In the short story "The Second Choice" by Theodore Dreiser, the feeling of alienation in the main character, Shirley, is influenced by her attraction to an outsider. This outsider, Arthur, "arrived with a sense of something different" and set in motion a change in Shirley's perception of her world that she must deal with after he leaves. In reality, her world hadn't changed. Her job at the drug store is the same. The houses on her street are not only the same, but painfully identical:

There was Mrs. Kessel in her kitchen getting her dinner as usual, just as her own mother was now, and Mr. Kessel out on the front porch in his shirt-sleeves reading the evening paper. Beyond was Mr. Pollard in his yard, cutting the grass. All along Bethune Street were such houses and such people -- simple commonplace souls all -- clerks, managers, fairly successful craftsmen, like her father and Barton, excellent in their own way but not like Arthur the beloved, the lost - - and here was she, perforce, or by decision of necessity soon to be one of them.

Her world is held in comparison to the "glorious interlude" she shared with the outsider and her contentment in the familiar routines is lost; her community identified distantly as "such houses" and "such people." Additionally, this is how she now perceives the hobbies and social events she had enjoyed "before Arthur":

That was another thing Arthur had done - - broken up her interest in these old store and neighborhood parties and a banjo and mandolin club to which she had once belonged. They had all seemed so pleasing and amusing in the old days - - but now - -. . .

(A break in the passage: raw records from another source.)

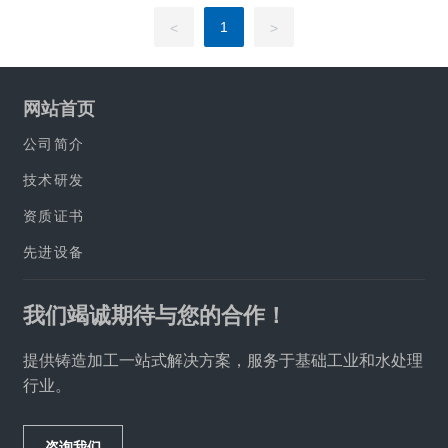
1
<
>
网站首页
公司简介
技术研发
资质证书
先进设备
我们竭诚期待与您的合作！
提供铸造加工一站式解决方案，服务于基础工业和水处理
行业。
咨询我们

Shirley now sees her world through Arthur's eyes, and the sameness and routine is something to be endured. While Arthur has left to explore the broader world, she is now an outsider trapped in a limiting social context of the turn of the century.  She's deeply aware the only option is marriage - - especially, if, as a subtly alluded possibility, Shirley is indeed pregnant. And even if she resumes the course of her former life, the loss of her support system by her changed perceptions reduces all aspects of her life to a "second choice."

I think you could take almost any story and find ways the character has lost traditional forms of support and/or feels alienated.  Many of these stories also use the arrival of an "outsider."  Do you think your story has a loss of a support system and/or a character feeling alienated?